Here at Te Pūtea Matua, our mandate for protecting and promoting financial stability is very clear and the best thing we can do is just keep focused on that. Also, just a little reminder that the governor and a number of other colleagues will be here in just a few weeks' time to talk about the Monetary Policy Statement, which is our final set piece for the year, and you'll have plenty of opportunities to ask about all things official cash rate at that time. So without any further ado, I will open it up and if you could just direct your questions to me, then I can share that out as appropriate to the panel.

Thank you.

Media questions

Media: Hi there, Leighton Heikell from Newshub TV3. The unemployment rate has risen to 3.9%. Is that a good thing for the inflation battle?

Christian Hawkesby: So yes, the labour market number was out this morning. As I said earlier, we'll be talking at length about the labour market in just a few weeks' time. Here what we're talking about in terms of financial stability is whether the financial system can cope with the adjustment that's going on in the economy at the moment, which is a better balancing between supply and demand. And what our document's showing is that we're well positioned to do that. Not only the rise in unemployment that we're expecting to see as a central case, but also more severe scenarios that might be out there too.

Media: Hi, my name's Callie. I'm from 1News. Are there any sectors you expect to see hit hardest when it comes to job losses?

Christian Hawkesby: Well, the report does call out the dairy sector and the commercial property sector is those that have a few challenges in front of them. There's a host of different reasons there, partly in both cases with higher debt servicing costs. Also in the dairy sector, they're facing higher costs of their businesses and lower commodity prices for their goods as well. We do think the dairy sector's got itself in a better position having paid down a lot of debt through the period of the cycle and that should strengthen their ability to work through those harder times. We also call out the commercial property sector, which is a very diverse sector, but one where there are some differences across the different parts of that industry.

Media: Hi, Brent Edwards here from National Business Review. Just more on unemployment because you note in the report that a significant rise in unemployment could cause problems. So at what level of unemployment would you start to get worried that that was putting pressure, real pressure on households which would then flow through to financial stability?

Christian Hawkesby: Yeah. So last year we published a macroeconomic stress test and I might ask Charles in a moment to talk a bit more about our stress testing programme more generally. That was a test last year that had unemployment going up around the order of 9% as well as other things, lower asset prices, weaker economy more generally, and that was one that our assessment was that the financial system could weather that type of stress. It won't be comfortable, it's one that the financial system will be able to weather, but it won't be comfortable for all households and businesses and we acknowledge that everyone has a different situation. Charles, do you want to talk a bit about our stress testing more generally?

Charles Lilly: Yeah, sure. So in the report you'll see that they've got some projections of what the banks are expecting to see over the next year. So we went out and asked the banks what they think will happen with non-performing loans and what potential stresses will come through to households and businesses. So that's more of a central case, so what will happen based on the forecast that we see in the Monetary Policy Statement for example. In terms of the stress testing programme, we do look at much more severe scenarios than that. So for example, the Monetary Policy Statement in August had unemployment rising to just over 5%. We typically test, as Christian says, to rates of around 9% to 10% in those stress tests. And those are quite severe scenarios, but even then the banks do come through them without breaching their minimum capital requirements. So the stress testing programme is quite important and we continually test and assess the resilience of the banking system.

--------------------------------------------------

**PROBLEM TO SOLVE:**
Write out everything in the press conference transcript from "Media questions" down to "the inflation battle?", word for word.

(Collected data)

--------------------------------------------------

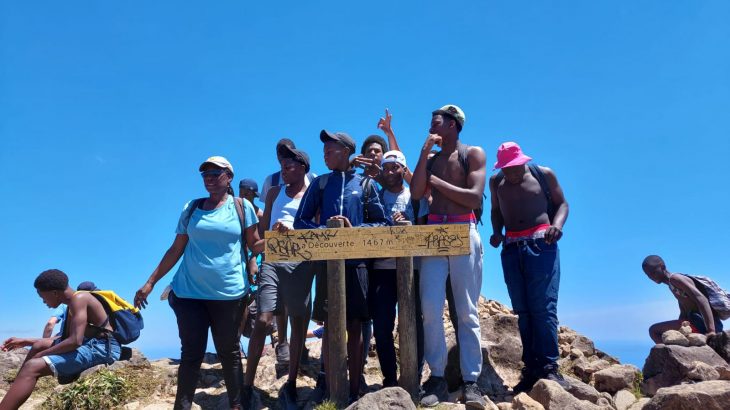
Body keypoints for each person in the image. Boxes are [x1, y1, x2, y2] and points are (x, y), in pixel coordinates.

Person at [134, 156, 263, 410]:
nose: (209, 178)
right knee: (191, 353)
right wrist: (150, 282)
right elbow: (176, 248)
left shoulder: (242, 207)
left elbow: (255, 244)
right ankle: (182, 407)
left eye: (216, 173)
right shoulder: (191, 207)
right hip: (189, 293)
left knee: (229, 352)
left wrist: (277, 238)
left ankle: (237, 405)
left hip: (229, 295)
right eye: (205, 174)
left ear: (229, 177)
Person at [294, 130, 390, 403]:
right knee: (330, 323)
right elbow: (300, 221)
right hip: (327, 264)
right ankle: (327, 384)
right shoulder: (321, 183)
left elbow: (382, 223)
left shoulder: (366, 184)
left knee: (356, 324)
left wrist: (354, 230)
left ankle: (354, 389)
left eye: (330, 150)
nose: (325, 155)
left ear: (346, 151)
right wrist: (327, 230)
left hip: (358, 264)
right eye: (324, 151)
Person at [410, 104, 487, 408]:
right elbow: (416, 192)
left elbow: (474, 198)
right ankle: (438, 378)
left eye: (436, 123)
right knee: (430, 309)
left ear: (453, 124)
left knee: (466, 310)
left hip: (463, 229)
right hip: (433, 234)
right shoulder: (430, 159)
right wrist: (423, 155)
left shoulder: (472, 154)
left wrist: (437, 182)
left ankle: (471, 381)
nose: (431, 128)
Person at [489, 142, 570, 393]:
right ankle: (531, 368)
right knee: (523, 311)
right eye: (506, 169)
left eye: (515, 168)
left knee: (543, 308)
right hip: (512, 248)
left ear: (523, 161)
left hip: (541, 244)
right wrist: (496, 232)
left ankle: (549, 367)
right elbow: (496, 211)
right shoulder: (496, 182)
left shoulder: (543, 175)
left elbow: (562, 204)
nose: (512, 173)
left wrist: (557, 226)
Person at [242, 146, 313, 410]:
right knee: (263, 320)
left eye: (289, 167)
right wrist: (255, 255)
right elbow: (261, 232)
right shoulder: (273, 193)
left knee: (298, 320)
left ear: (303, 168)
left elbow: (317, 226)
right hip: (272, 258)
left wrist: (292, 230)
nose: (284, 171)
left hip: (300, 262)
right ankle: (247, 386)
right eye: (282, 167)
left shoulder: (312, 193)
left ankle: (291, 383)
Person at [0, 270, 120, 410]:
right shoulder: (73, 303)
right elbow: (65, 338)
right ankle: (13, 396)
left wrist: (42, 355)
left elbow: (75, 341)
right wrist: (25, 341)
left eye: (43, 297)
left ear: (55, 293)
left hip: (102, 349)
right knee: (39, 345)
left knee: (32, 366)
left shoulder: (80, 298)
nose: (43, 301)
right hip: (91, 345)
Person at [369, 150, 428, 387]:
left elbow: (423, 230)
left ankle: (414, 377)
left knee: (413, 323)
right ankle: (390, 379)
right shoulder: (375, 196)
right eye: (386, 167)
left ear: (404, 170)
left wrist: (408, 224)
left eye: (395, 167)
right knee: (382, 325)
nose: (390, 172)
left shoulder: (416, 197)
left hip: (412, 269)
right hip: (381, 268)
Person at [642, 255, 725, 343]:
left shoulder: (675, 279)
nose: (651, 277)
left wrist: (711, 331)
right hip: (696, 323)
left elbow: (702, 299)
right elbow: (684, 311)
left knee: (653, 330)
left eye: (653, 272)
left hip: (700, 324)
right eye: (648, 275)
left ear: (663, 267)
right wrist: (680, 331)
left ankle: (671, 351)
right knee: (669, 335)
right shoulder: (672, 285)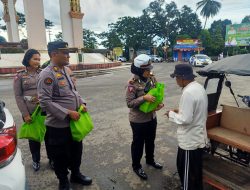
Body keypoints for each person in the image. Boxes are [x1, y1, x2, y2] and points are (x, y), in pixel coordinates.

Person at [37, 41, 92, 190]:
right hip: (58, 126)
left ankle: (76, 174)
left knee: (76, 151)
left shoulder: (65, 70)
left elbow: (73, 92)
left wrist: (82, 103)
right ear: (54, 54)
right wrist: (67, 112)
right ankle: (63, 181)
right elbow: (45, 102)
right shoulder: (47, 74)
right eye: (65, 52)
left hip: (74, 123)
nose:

--------------------------------------------------

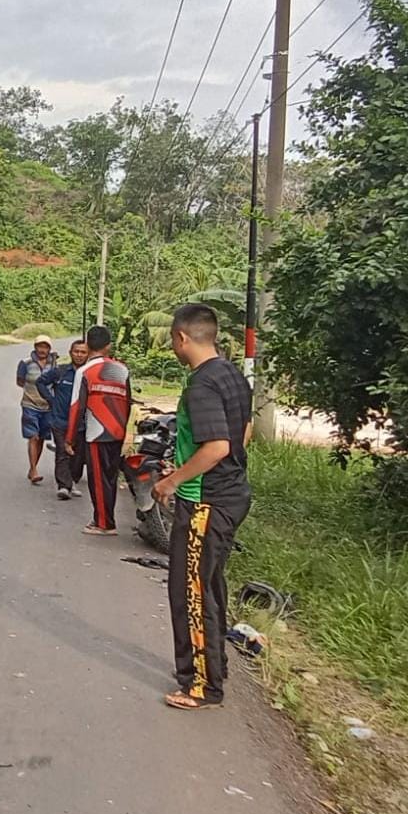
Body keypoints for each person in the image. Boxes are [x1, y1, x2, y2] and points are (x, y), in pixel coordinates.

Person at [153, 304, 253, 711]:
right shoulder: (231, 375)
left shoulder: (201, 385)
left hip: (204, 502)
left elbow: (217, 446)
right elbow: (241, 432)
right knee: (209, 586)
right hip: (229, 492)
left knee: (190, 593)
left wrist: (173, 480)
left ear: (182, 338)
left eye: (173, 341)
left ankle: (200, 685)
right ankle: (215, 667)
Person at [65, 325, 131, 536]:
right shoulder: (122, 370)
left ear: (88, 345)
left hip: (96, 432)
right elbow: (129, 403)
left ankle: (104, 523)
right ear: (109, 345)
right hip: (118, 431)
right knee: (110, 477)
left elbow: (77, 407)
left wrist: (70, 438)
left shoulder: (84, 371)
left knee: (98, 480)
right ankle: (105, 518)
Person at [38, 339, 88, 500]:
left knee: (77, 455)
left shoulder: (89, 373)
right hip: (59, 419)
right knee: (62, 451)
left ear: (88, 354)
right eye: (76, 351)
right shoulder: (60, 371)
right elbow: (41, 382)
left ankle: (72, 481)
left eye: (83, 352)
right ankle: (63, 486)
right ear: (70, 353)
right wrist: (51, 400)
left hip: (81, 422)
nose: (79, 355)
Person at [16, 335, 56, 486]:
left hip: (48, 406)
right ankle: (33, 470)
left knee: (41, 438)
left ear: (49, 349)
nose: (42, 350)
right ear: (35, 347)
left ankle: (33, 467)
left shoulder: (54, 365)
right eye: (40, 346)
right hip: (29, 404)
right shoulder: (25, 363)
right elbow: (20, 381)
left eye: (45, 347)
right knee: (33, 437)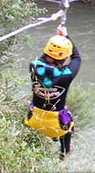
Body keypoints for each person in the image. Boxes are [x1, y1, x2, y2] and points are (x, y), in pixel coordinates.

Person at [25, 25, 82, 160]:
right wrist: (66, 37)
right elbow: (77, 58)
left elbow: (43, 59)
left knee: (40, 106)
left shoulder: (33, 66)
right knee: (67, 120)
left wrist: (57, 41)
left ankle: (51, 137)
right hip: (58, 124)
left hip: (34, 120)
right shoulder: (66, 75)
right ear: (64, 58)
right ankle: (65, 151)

--------------------------------------------------

**RESULT:**
Media questions

Media: Hi there, Leighton Heikell from Newshub TV3. The unemployment rate has risen to 3.9%. Is that a good thing for the inflation battle?